The script that does the merge work is more complex; in other environments we might be able to do this all within SQL, but CQL is fairly limited with no sub-queries. So we do it long-hand using Ruby. The basic sequence is quite simple, and is in two phases:

  1. Delete every row mentioned in the staging table with an optype of D with a matching unique key
  2. Insert the *last* version of an insert for each unique ID – the last version will be the latest one in the output. We can pick this out by just iterating over every insert and picking the one with the highest Sequence number as generated by the THL transaction ID.
  3. Delete the content from the staging table because we’ve finished with it. That empties the staging table ready for the next set of transactions.

That file looks like this:

#!/usr/bin/ruby

require 'cql'

client = Cql::Client.connect(hosts: ['192.168.1.51'])
client.use('sample')

rows = client.execute("SELECT id FROM staging_sample where optype = 'D'")

deleteids = Array.new()

rows.each do |row|
puts "Found ID #{row['id']} has to be deleted"
deleteids.push(row['id'])
end

deleteidlist = deleteids.join(",")

client.execute("delete from sample where id in (#{deleteidlist})");
puts("delete from sample where id in (#{deleteidlist})");
rows = client.execute("SELECT * FROM staging_sample where optype = 'I'");

updateids = Hash.new()
updatedata = Hash.new()

rows.each do |row|
id = row['id']
puts "Found ID #{id} seq #{row['seqno']} has to be inserted"
if updateids[id]
if updateids[id] < row['seqno']
updateids[id] = row['seqno']
row.delete('seqno')
row.delete('fragno')
row.delete('optype')
updatedata[id] = row
end
else
updateids[id] = row['seqno']
row.delete('seqno')
row.delete('fragno')
row.delete('optype')
updatedata[id] = row
end
end

updatedata.each do |rowid,rowdata|
puts "Should update #{rowdata['id']} with #{rowdata['message']}"
collist = rowdata.keys.join(',')
colcount = rowdata.keys.length
substbase = Array.new()
#  (1..colcount).each {substbase.push('?')}
rowdata.values.each do |value|
if value.is_a?(String)
substbase.push("'" + value.to_s + "'")
else
substbase.push(value)
end
end

substlist = substbase.join(',')

puts('Column list: ',collist)
puts('Subst list: ',substlist)
cqlinsert = "insert into sample ("+collist+") values ("+substlist+")"
puts("Statement: " + cqlinsert)
client.execute(cqlinsert)
end

client.execute("delete from staging_sample where optype in ('D','I')")

Again, currently, this is hard coded, but I could easily of got the schema/table name from the JS batch applier – the actual code is table agnostic and will work with any table.

So, I’ve setup two replicators – one uses the cassandra.js rather than hadoop.js but works the same way, and copied the applycqlsh.sh and merge.rb into /opt/continuent/share.

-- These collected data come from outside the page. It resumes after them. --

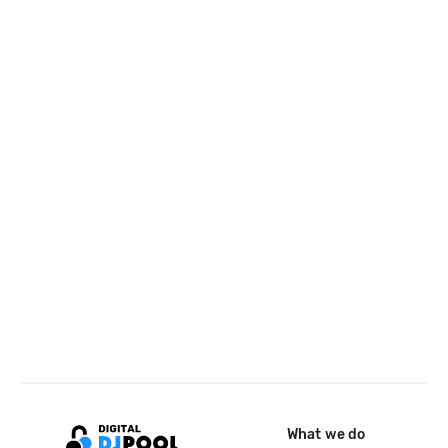
What we do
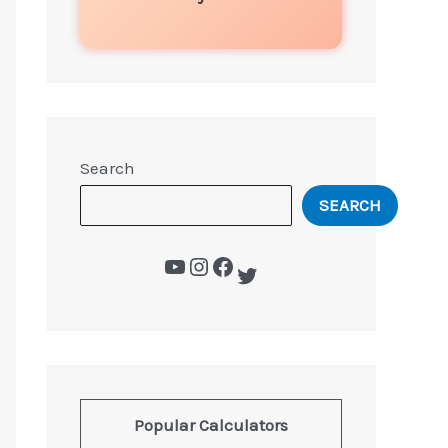
Search
SEARCH
Popular Calculators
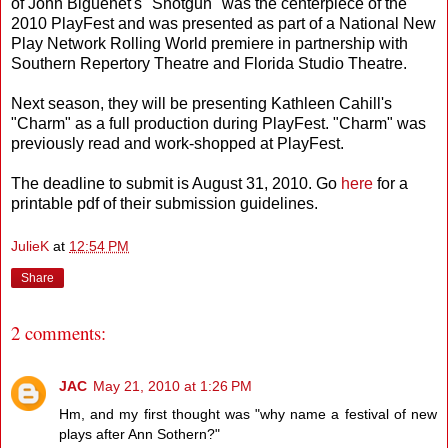
of John Biguenet's "Shotgun" was the centerpiece of the
2010 PlayFest and was presented as part of a National New
Play Network Rolling World premiere in partnership with
Southern Repertory Theatre and Florida Studio Theatre.
Next season, they will be presenting Kathleen Cahill's
"Charm" as a full production during PlayFest. "Charm" was
previously read and work-shopped at PlayFest.
The deadline to submit is August 31, 2010. Go
here
for a
printable pdf of their submission guidelines.
JulieK
at
12:54 PM
Share
2 comments:
JAC
May 21, 2010 at 1:26 PM
Hm, and my first thought was "why name a festival of new
plays after Ann Sothern?"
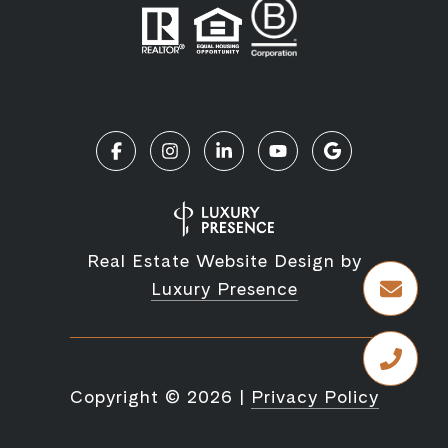
Real Estate Website Design by
Luxury Presence
Copyright ©
2026
|
Privacy Policy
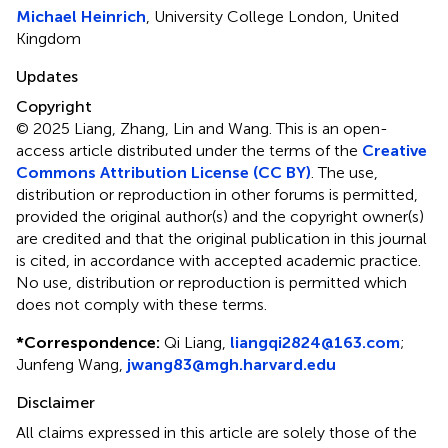
Michael Heinrich
, University College London, United
Kingdom
Updates
Copyright
© 2025 Liang, Zhang, Lin and Wang.
This is an open-
access article distributed under the terms of the
Creative
Commons Attribution License (CC BY)
. The use,
distribution or reproduction in other forums is permitted,
provided the original author(s) and the copyright owner(s)
are credited and that the original publication in this journal
is cited, in accordance with accepted academic practice.
No use, distribution or reproduction is permitted which
does not comply with these terms.
*
Correspondence:
Qi Liang,
liangqi2824@163.com
;
Junfeng Wang,
jwang83@mgh.harvard.edu
Disclaimer
All claims expressed in this article are solely those of the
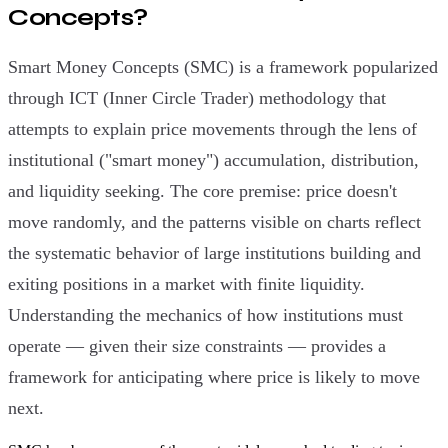
Concepts?
Smart Money Concepts (SMC) is a framework popularized
through ICT (Inner Circle Trader) methodology that
attempts to explain price movements through the lens of
institutional ("smart money") accumulation, distribution,
and liquidity seeking. The core premise: price doesn't
move randomly, and the patterns visible on charts reflect
the systematic behavior of large institutions building and
exiting positions in a market with finite liquidity.
Understanding the mechanics of how institutions must
operate — given their size constraints — provides a
framework for anticipating where price is likely to move
next.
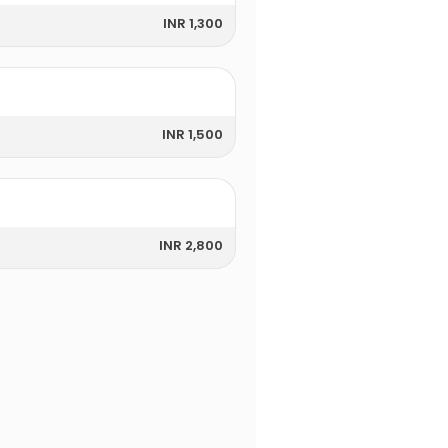
INR 1,300
INR 1,500
INR 2,800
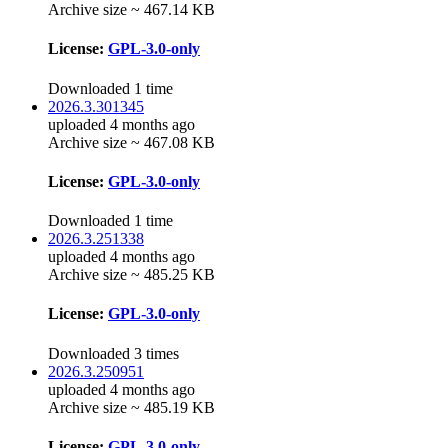
Archive size ~ 467.14 KB
License:
GPL-3.0-only
Downloaded 1 time
2026.3.301345
uploaded 4 months ago
Archive size ~ 467.08 KB
License:
GPL-3.0-only
Downloaded 1 time
2026.3.251338
uploaded 4 months ago
Archive size ~ 485.25 KB
License:
GPL-3.0-only
Downloaded 3 times
2026.3.250951
uploaded 4 months ago
Archive size ~ 485.19 KB
License:
GPL-3.0-only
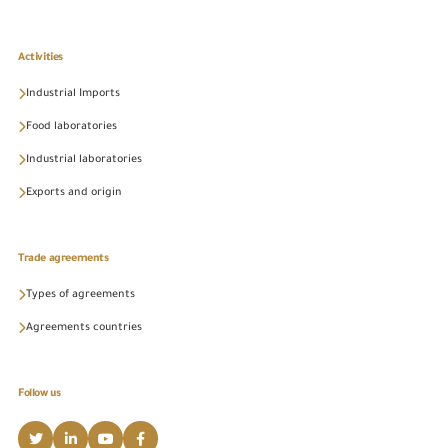
Activities
Industrial Imports
Food laboratories
Industrial laboratories
Exports and origin
Trade agreements
Types of agreements
Agreements countries
Follow us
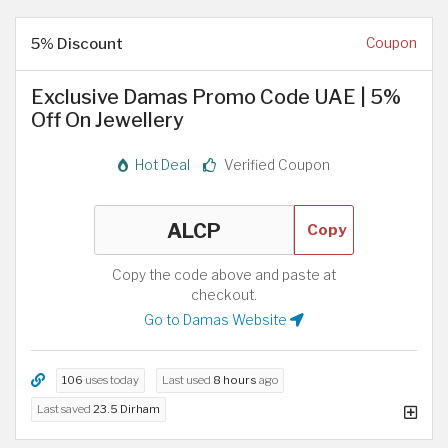
5% Discount
Coupon
Exclusive Damas Promo Code UAE | 5%
Off On Jewellery
Hot Deal
Verified Coupon
Copy
Copy the code above and paste at
checkout.
Go to Damas Website
106
uses today
Last used
8 hours
ago
Last saved
23.5 Dirham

And we’re ready to run. Let’s try it:

mysql> insert into sample values (0,'First Message’);
Query OK, 1 row affected (0.01 sec)

We’ve inserted one row. Let’s go check Cassandra:

cqlsh:sample> select * from sample;

id  | message
-----+---------------
489 | First Message

Woohoo – data from MySQL straight into Cassandra.

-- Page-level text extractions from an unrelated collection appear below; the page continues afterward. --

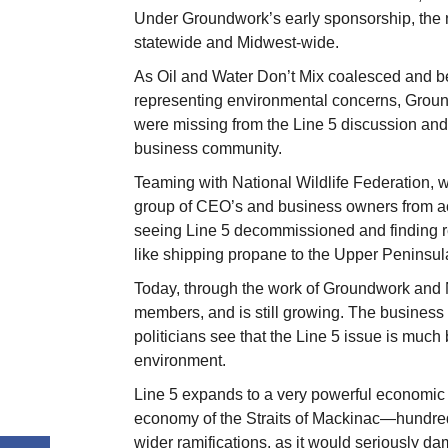
Under Groundwork’s early sponsorship, the n
statewide and Midwest-wide.
As Oil and Water Don’t Mix coalesced and 
representing environmental concerns, Ground
were missing from the Line 5 discussion and
business community.
Teaming with National Wildlife Federation,
group of CEO’s and business owners from ac
seeing Line 5 decommissioned and finding rel
like shipping propane to the Upper Peninsul
Today, through the work of Groundwork and 
members, and is still growing. The business
politicians see that the Line 5 issue is muc
environment.
Line 5 expands to a very powerful economic is
economy of the Straits of Mackinac—hundre
wider ramifications, as it would seriously 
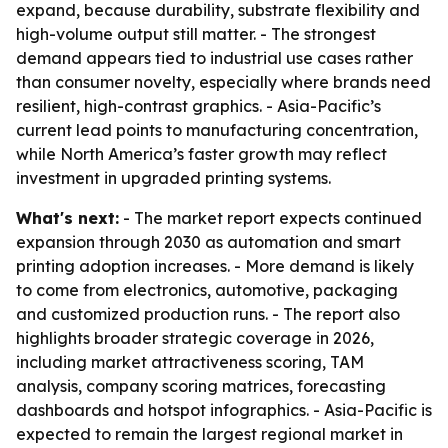
expand, because durability, substrate flexibility and
high-volume output still matter. - The strongest
demand appears tied to industrial use cases rather
than consumer novelty, especially where brands need
resilient, high-contrast graphics. - Asia-Pacific’s
current lead points to manufacturing concentration,
while North America’s faster growth may reflect
investment in upgraded printing systems.
What's next:
- The market report expects continued
expansion through 2030 as automation and smart
printing adoption increases. - More demand is likely
to come from electronics, automotive, packaging
and customized production runs. - The report also
highlights broader strategic coverage in 2026,
including market attractiveness scoring, TAM
analysis, company scoring matrices, forecasting
dashboards and hotspot infographics. - Asia-Pacific is
expected to remain the largest regional market in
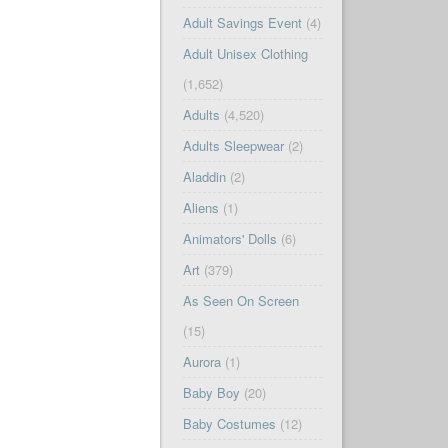
Adult Savings Event
(4)
Adult Unisex Clothing
(1,652)
Adults
(4,520)
Adults Sleepwear
(2)
Aladdin
(2)
Aliens
(1)
Animators' Dolls
(6)
Art
(379)
As Seen On Screen
(15)
Aurora
(1)
Baby Boy
(20)
Baby Costumes
(12)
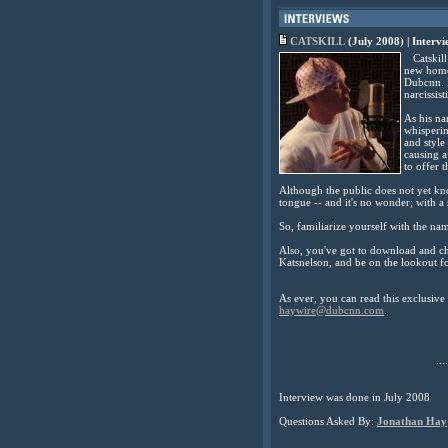
CATSKILL
(July 2008) | Interv
Catskill 
new home 
Dubcnn. H
narcissisti
As his na
whisperin
and style
causing a
to offer t
Although the public does not yet kno
tongue -- and it's no wonder; with a
So, familiarize yourself with the na
Also, you've got to download and c
Katsnelson, and be on the lookout for
As ever, you can read this exclusiv
haywire@dubcnn.com
.
....
Interview was done in July 2008
Questions Asked By:
Jonathan Hay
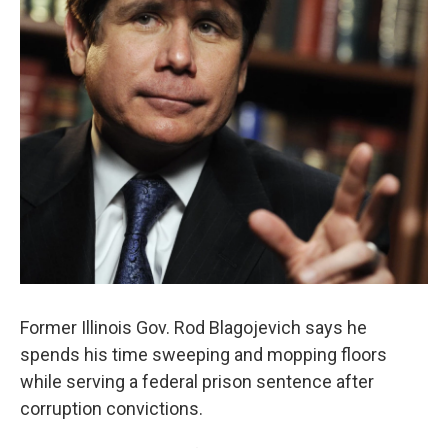
Former Illinois Gov. Rod Blagojevich says he
spends his time sweeping and mopping floors
while serving a federal prison sentence after
corruption convictions.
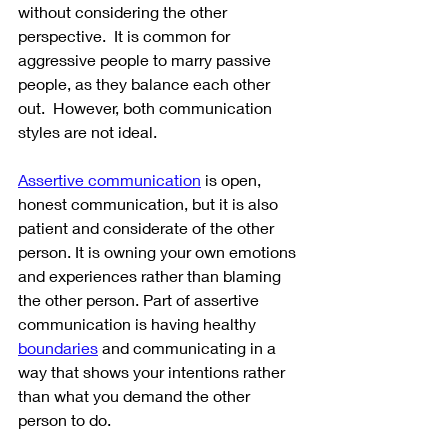
without considering the other 
perspective.  It is common for 
aggressive people to marry passive 
people, as they balance each other 
out.  However, both communication 
styles are not ideal.
Assertive communication
 is open, 
honest communication, but it is also 
patient and considerate of the other 
person. It is owning your own emotions 
and experiences rather than blaming 
the other person. Part of assertive 
communication is having healthy 
boundaries
 and communicating in a 
way that shows your intentions rather 
than what you demand the other 
person to do. 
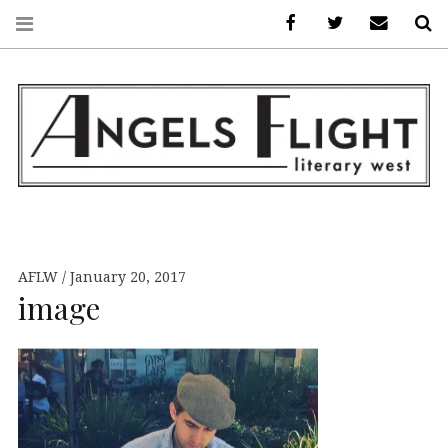
Facebook
AFLW on Twitte
E-mail us
S
ANGELS FLIGHT •
LITERARY WEST
AFLW
January 20, 2017
image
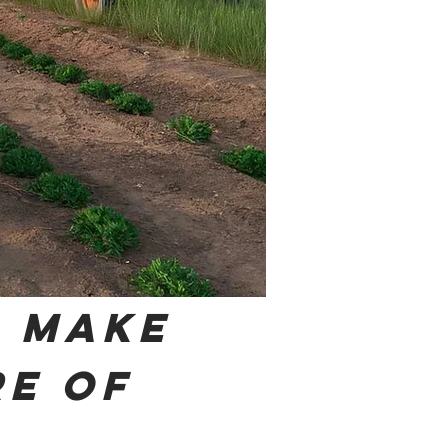
 Make
re of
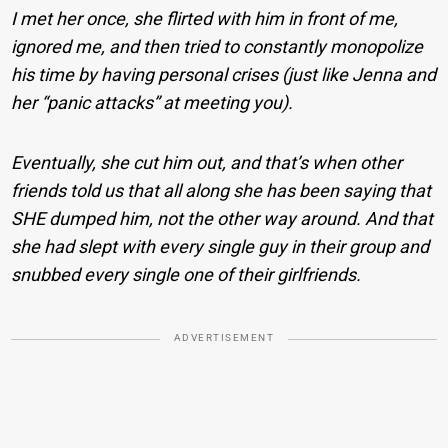
I met her once, she flirted with him in front of me,
ignored me, and then tried to constantly monopolize
his time by having personal crises (just like Jenna and
her “panic attacks” at meeting you).
Eventually, she cut him out, and that’s when other
friends told us that all along she has been saying that
SHE dumped him, not the other way around. And that
she had slept with every single guy in their group and
snubbed every single one of their girlfriends.
ADVERTISEMENT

Now let’s try updating it:

mysql> update sample set message = 'Updated Message' where id = 489;
Query OK, 1 row affected (0.01 sec)
Rows matched: 1  Changed: 1  Warnings: 0

And in Cassandra:

cqlsh:sample> select * from sample;

id  | message
-----+-----------------
489 | Updated Message

Bigger woohoo. Not only am I loading data directly into Cassandra, but I can update it as well. Now I can have a stream of update and information within MySQL replicated over to Cassandra for whatever analysis or information that I need without any issues.

Cool huh? I certainly think so (OK, but I’m biased).

Now I haven’t tested it, but this should just as easily work from Oracle; I’ll be testing that and let you know.

Any other database destinations people would like to see for replicating into? If so, let me know and I’ll see what I can do.